The Kingdom of Thailand, covering an area of 514,000 square kilometres, lies in the heart of Southeast Asia, roughly equidistant between India and China. It shares borders with Burma to the west and north, Laos to the northeast. Kampuchea to east and Malaysia to the south.
Topographically the country is divided into four distinct areas: the mountainous North, the fertile Central Plains, the semi-arid plateau of the Northeast, and the peninsula South distinguished by its many beautiful tropical beaches and offshore islands.
Although other civilizations had existed on Thai soil much earlier, Sukhothai was the first sovereign kingdom of Thailand. It flourished for over 100 years during which time the distinctive forms of Thai art, architecture and culture were firmly implanted.
At approximately the same time, King Mengrai, an ally of Sukhothai, was establishing the northern Lannathai kingdom, centered in Chiang Mai which was founded in 1296.
In the mid-14th century a new and more powerful dynasty arose at Ayutthaya, an island city in the Chao Praya River 85 kilometres north of present day Bangkok. Quickly gaining in wealth, military might and prestige, Ayutthaya absorbed the former kingdom of Sukhothai and remained Thailand's capital for 417 years, holding sway over most of the country except the North.
Ayutthaya prospered steadily reaching the height of its power in the 17th century when diplomatic relations with the West were established and trade agreements were made with the leading European powers of the day. Weakened by internal conflicts, Ayutthaya fell to the Burmese in 1767.
After fleeing south, the survivours of Ayutthaya were rallied under King Taksin who founded a new capital at Thonburi and eventually succeeded in expelling the Burmese from Thai soil.

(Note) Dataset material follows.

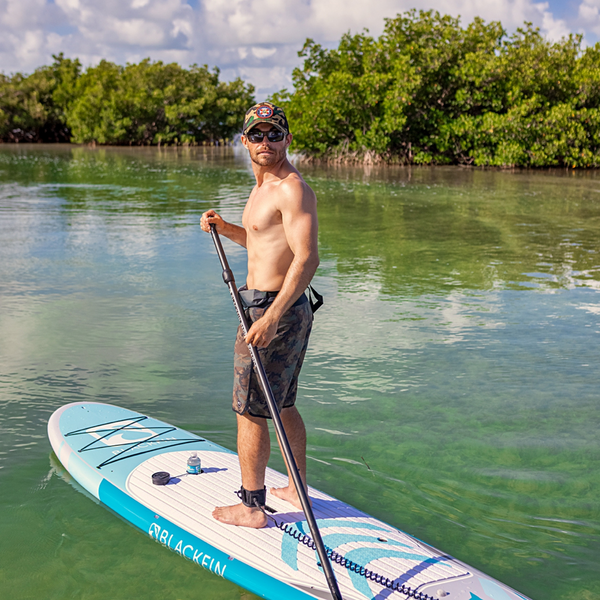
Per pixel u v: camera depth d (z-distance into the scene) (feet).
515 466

On the death of Taksin in 1782, Chao Phraya Chakri was proclaimed King and, as Rama I, was the founder of the present Chakri dynasty. For strategic purposes he moved his capital across the Chao Phraya River to Bangkok.

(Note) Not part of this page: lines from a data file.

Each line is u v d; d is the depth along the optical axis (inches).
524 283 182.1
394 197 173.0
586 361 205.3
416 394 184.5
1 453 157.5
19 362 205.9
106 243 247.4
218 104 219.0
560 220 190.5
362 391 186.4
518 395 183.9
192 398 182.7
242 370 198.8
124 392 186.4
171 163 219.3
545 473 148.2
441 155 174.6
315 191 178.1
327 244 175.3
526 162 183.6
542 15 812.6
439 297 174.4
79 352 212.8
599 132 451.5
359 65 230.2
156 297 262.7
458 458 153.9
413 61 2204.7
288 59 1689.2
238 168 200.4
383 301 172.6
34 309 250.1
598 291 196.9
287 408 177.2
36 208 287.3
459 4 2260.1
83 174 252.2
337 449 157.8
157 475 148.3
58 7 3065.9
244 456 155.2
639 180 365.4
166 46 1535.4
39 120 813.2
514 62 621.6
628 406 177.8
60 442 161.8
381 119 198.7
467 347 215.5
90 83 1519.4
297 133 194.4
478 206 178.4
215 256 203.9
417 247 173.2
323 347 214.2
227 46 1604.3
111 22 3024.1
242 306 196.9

Under the Chakri Kings the borders of Thailand were consolidated and other parts of the country were gradually brought under the full control of the central government. Rama IV (King Mongkut, 1851-1868), secured ties with the West, especially with France and Britain, while at the same time, assuring his country's independence and avoiding the colonial fate of all Thailand's neighbours.
King Mongkut's successor, Rama V (King Chulalongkorn, 1868-1910), brought about many social and political reforms that firmly guided Thailand into the 20th century.
The absolute monarchy continued through the reign of Rama VI (1910-1925) and into that of Rama VII (1925-1934). But in 1932 a coup d'etat succeeded in bringing about a change to a constitutional monarchy. Rama VII accepted the situation but chose to abdicate two year after the coup.
The throne passed to the young King Ananda Mahidol (Rama VIII) who reigned until 1946, and was successed by his brother King Bhumipol (Rama IX), the present monarch.